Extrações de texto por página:
_ _ _ _ _

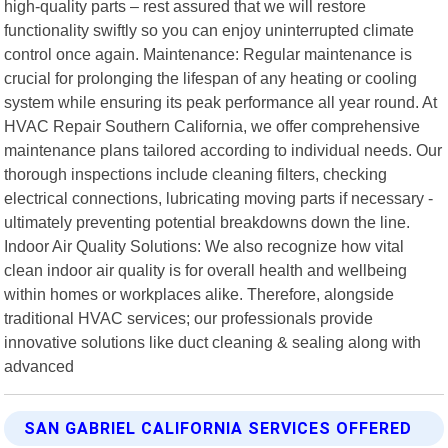
high-quality parts – rest assured that we will restore
functionality swiftly so you can enjoy uninterrupted climate
control once again. Maintenance: Regular maintenance is
crucial for prolonging the lifespan of any heating or cooling
system while ensuring its peak performance all year round. At
HVAC Repair Southern California, we offer comprehensive
maintenance plans tailored according to individual needs. Our
thorough inspections include cleaning filters, checking
electrical connections, lubricating moving parts if necessary -
ultimately preventing potential breakdowns down the line.
Indoor Air Quality Solutions: We also recognize how vital
clean indoor air quality is for overall health and wellbeing
within homes or workplaces alike. Therefore, alongside
traditional HVAC services; our professionals provide
innovative solutions like duct cleaning & sealing along with
advanced
SAN GABRIEL CALIFORNIA SERVICES OFFERED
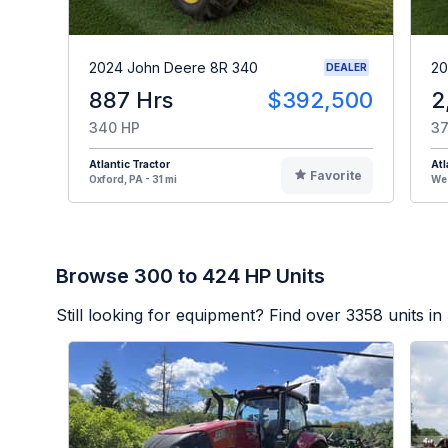
2024 John Deere 8R 340
20
DEALER
887 Hrs
$392,500
2
340 HP
37
Atlantic Tractor
Atl
Favorite
Oxford, PA - 31 mi
Wes
Browse 300 to 424 HP Units
Still looking for equipment? Find over
3358
units in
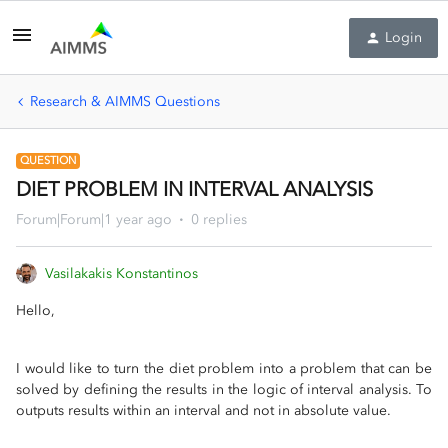
Login
Research & AIMMS Questions
QUESTION
DIET PROBLEM IN INTERVAL ANALYSIS
Forum|Forum|1 year ago
0 replies
Vasilakakis Konstantinos
Hello,
I would like to turn the diet problem into a problem that can be
solved by defining the results in the logic of interval analysis. To
outputs results within an interval and not in absolute value.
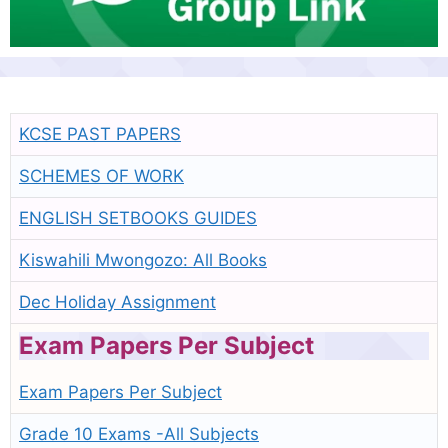
KCSE PAST PAPERS
SCHEMES OF WORK
ENGLISH SETBOOKS GUIDES
Kiswahili Mwongozo: All Books
Dec Holiday Assignment
Exam Papers Per Subject
Exam Papers Per Subject
Grade 10 Exams -All Subjects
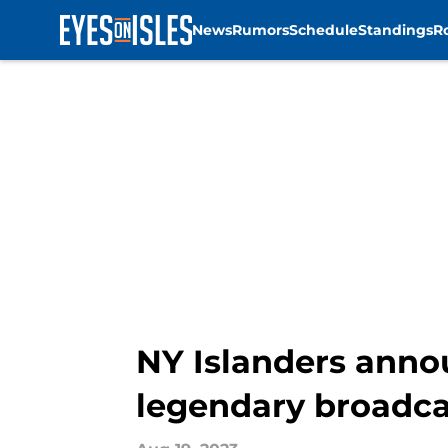
News
Rumors
Schedule
Standings
R
Skip to main content
NY Islanders anno
legendary broadca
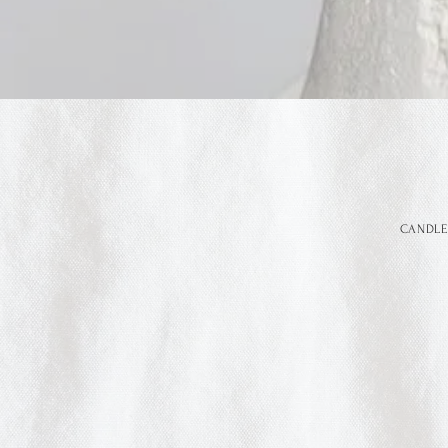
CANDLE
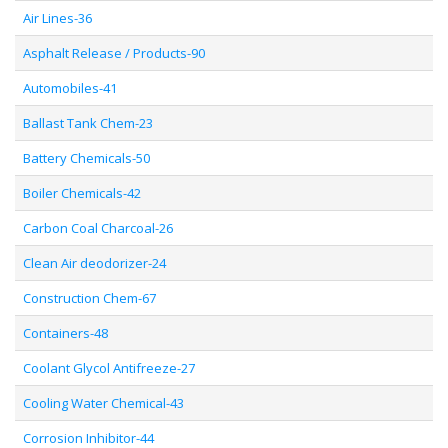
Air Lines-36
Asphalt Release / Products-90
Automobiles-41
Ballast Tank Chem-23
Battery Chemicals-50
Boiler Chemicals-42
Carbon Coal Charcoal-26
Clean Air deodorizer-24
Construction Chem-67
Containers-48
Coolant Glycol Antifreeze-27
Cooling Water Chemical-43
Corrosion Inhibitor-44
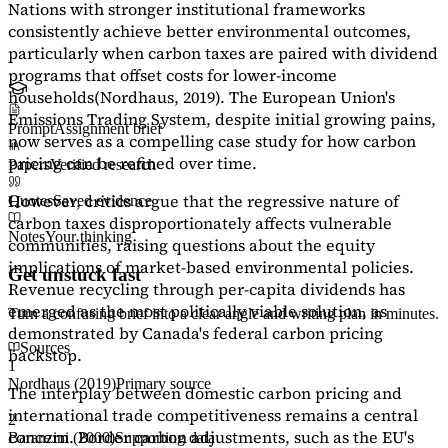
Nations with stronger institutional frameworks
consistently achieve better environmental outcomes,
particularly when carbon taxes are paired with dividend
programs that offset costs for lower-income
households
(Nordhaus, 2019)
. The European Union's
Emissions Trading System, despite initial growing pains,
Prompt
Assignment brief
now serves as a
compelling case study
for how carbon
pricing can be refined over time.
Papers
Verified research
However, critics argue that the regressive nature of
Quotes
Saved evidence
carbon taxes disproportionately affects vulnerable
Notes
Your thinking
communities, raising questions about the equity
implications of market-based environmental policies.
Get unstuck fast
Revenue recycling through per-capita dividends has
emerged as the most politically viable solution, as
Turn a confusing brief into a clear angle and writing plan in minutes.
demonstrated by Canada's federal carbon pricing
Sources
backstop.
1
Nordhaus (2019)
Primary source
The interplay between domestic carbon pricing and
international trade competitiveness remains a central
2
concern. Border carbon adjustments, such as the EU's
Baranzini (2000)
Supporting data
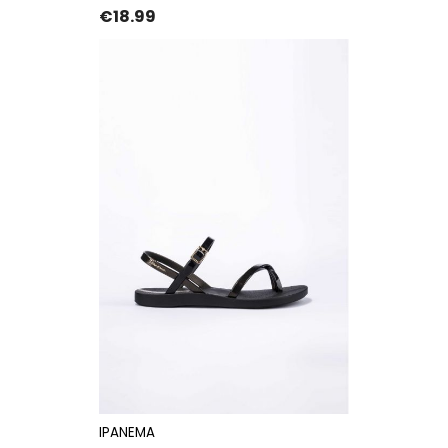
Price
€18.99
IPANEMA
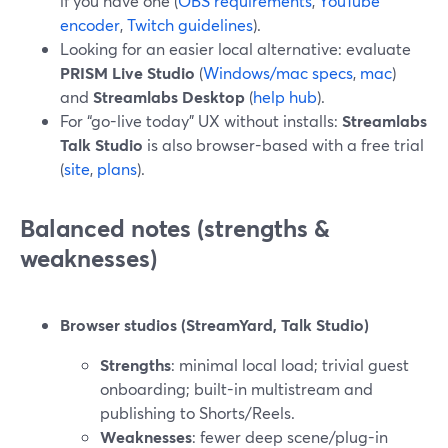
if you have one (
OBS requirements
,
YouTube
encoder
,
Twitch guidelines
).
Looking for an easier local alternative: evaluate
PRISM Live Studio
(
Windows/mac specs
,
mac
)
and
Streamlabs Desktop
(
help hub
).
For “go-live today” UX without installs:
Streamlabs
Talk Studio
is also browser-based with a free trial
(
site
,
plans
).
Balanced notes (strengths &
weaknesses)
Browser studios (StreamYard, Talk Studio)
Strengths
: minimal local load; trivial guest
onboarding; built-in multistream and
publishing to Shorts/Reels.
Weaknesses
: fewer deep scene/plug-in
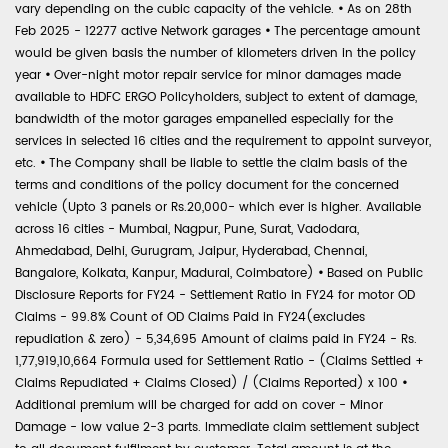
vary depending on the cubic capacity of the vehicle.
•
As on 28th
Feb 2025 - 12277 active Network garages
•
The percentage amount
would be given basis the number of kilometers driven in the policy
year
•
Over-night motor repair service for minor damages made
available to HDFC ERGO Policyholders, subject to extent of damage,
bandwidth of the motor garages empanelled especially for the
services in selected 16 cities and the requirement to appoint surveyor,
etc.
•
The Company shall be liable to settle the claim basis of the
terms and conditions of the policy document for the concerned
vehicle (Upto 3 panels or Rs.20,000- which ever is higher. Available
across 16 cities - Mumbai, Nagpur, Pune, Surat, Vadodara,
Ahmedabad, Delhi, Gurugram, Jaipur, Hyderabad, Chennai,
Bangalore, Kolkata, Kanpur, Madurai, Coimbatore)
•
Based on Public
Disclosure Reports for FY24 - Settlement Ratio in FY24 for motor OD
Claims - 99.8% Count of OD Claims Paid in FY24(excludes
repudiation & zero) - 5,34,695 Amount of claims paid in FY24 - Rs.
1,77,919,10,664 Formula used for Settlement Ratio - (Claims Settled +
Claims Repudiated + Claims Closed) / (Claims Reported) x 100
•
Additional premium will be charged for add on cover - Minor
Damage - low value 2-3 parts. Immediate claim settlement subject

_ _ _ _ _

* _SUA TAREFA_:
Copie as linhas de todos os registros sem nenhuma alteração, deixando as imagens de fora.

* _A RESPOSTA_:
high-quality parts – rest assured that we will restore
functionality swiftly so you can enjoy uninterrupted climate
control once again. Maintenance: Regular maintenance is
crucial for prolonging the lifespan of any heating or cooling
system while ensuring its peak performance all year round. At
HVAC Repair Southern California, we offer comprehensive
maintenance plans tailored according to individual needs. Our
thorough inspections include cleaning filters, checking
electrical connections, lubricating moving parts if necessary -
ultimately preventing potential breakdowns down the line.
Indoor Air Quality Solutions: We also recognize how vital
clean indoor air quality is for overall health and wellbeing
within homes or workplaces alike. Therefore, alongside
traditional HVAC services; our professionals provide
innovative solutions like duct cleaning & sealing along with
advanced
SAN GABRIEL CALIFORNIA SERVICES OFFERED
2024 John Deere 8R 340
20
DEALER
887 Hrs
$392,500
2
340 HP
37
Atlantic Tractor
Atl
Favorite
Oxford, PA - 31 mi
Wes
Browse 300 to 424 HP Units
Still looking for equipment? Find over
3358
units in
Login
Research & AIMMS Questions
QUESTION
DIET PROBLEM IN INTERVAL ANALYSIS
Forum|Forum|1 year ago
0 replies
Vasilakakis Konstantinos
Hello,
I would like to turn the diet problem into a problem that can be
solved by defining the results in the logic of interval analysis. To
outputs results within an interval and not in absolute value.
KCSE PAST PAPERS
SCHEMES OF WORK
ENGLISH SETBOOKS GUIDES
Kiswahili Mwongozo: All Books
Dec Holiday Assignment
Exam Papers Per Subject
Exam Papers Per Subject
Grade 10 Exams -All Subjects
News
Rumors
Schedule
Standings
R
Skip to main content
NY Islanders anno
legendary broadca
CANDLE
Air Lines-36
Asphalt Release / Products-90
Automobiles-41
Ballast Tank Chem-23
Battery Chemicals-50
Boiler Chemicals-42
Carbon Coal Charcoal-26
Clean Air deodorizer-24
Construction Chem-67
Containers-48
Coolant Glycol Antifreeze-27
Cooling Water Chemical-43
Corrosion Inhibitor-44
Nations with stronger institutional frameworks
consistently achieve better environmental outcomes,
particularly when carbon taxes are paired with dividend
programs that offset costs for lower-income
households
(Nordhaus, 2019)
. The European Union's
Emissions Trading System, despite initial growing pains,
Prompt
Assignment brief
now serves as a
compelling case study
for how carbon
pricing can be refined over time.
Papers
Verified research
However, critics argue that the regressive nature of
Quotes
Saved evidence
carbon taxes disproportionately affects vulnerable
Notes
Your thinking
communities, raising questions about the equity
implications of market-based environmental policies.
Get unstuck fast
Revenue recycling through per-capita dividends has
emerged as the most politically viable solution, as
Turn a confusing brief into a clear angle and writing plan in minutes.
demonstrated by Canada's federal carbon pricing
Sources
backstop.
1
Nordhaus (2019)
Primary source
The interplay between domestic carbon pricing and
international trade competitiveness remains a central
2
concern. Border carbon adjustments, such as the EU's
Baranzini (2000)
Supporting data
Price
€18.99
IPANEMA
if you have one (
OBS requirements
,
YouTube
encoder
,
Twitch guidelines
).
Looking for an easier local alternative: evaluate
PRISM Live Studio
(
Windows/mac specs
,
mac
)
and
Streamlabs Desktop
(
help hub
).
For “go-live today” UX without installs:
Streamlabs
Talk Studio
is also browser-based with a free trial
(
site
,
plans
).
Balanced notes (strengths &
weaknesses)
Browser studios (StreamYard, Talk Studio)
Strengths
: minimal local load; trivial guest
onboarding; built-in multistream and
publishing to Shorts/Reels.
Weaknesses
: fewer deep scene/plug-in
vary depending on the cubic capacity of the vehicle.
•
As on 28th
Feb 2025 - 12277 active Network garages
•
The percentage amount
would be given basis the number of kilometers driven in the policy
year
•
Over-night motor repair service for minor damages made
available to HDFC ERGO Policyholders, subject to extent of damage,
bandwidth of the motor garages empanelled especially for the
services in selected 16 cities and the requirement to appoint surveyor,
etc.
•
The Company shall be liable to settle the claim basis of the
terms and conditions of the policy document for the concerned
vehicle (Upto 3 panels or Rs.20,000- which ever is higher. Available
across 16 cities - Mumbai, Nagpur, Pune, Surat, Vadodara,
Ahmedabad, Delhi, Gurugram, Jaipur, Hyderabad, Chennai,
Bangalore, Kolkata, Kanpur, Madurai, Coimbatore)
•
Based on Public
Disclosure Reports for FY24 - Settlement Ratio in FY24 for motor OD
Claims - 99.8% Count of OD Claims Paid in FY24(excludes
repudiation & zero) - 5,34,695 Amount of claims paid in FY24 - Rs.
1,77,919,10,664 Formula used for Settlement Ratio - (Claims Settled +
Claims Repudiated + Claims Closed) / (Claims Reported) x 100
•
Additional premium will be charged for add on cover - Minor
Damage - low value 2-3 parts. Immediate claim settlement subject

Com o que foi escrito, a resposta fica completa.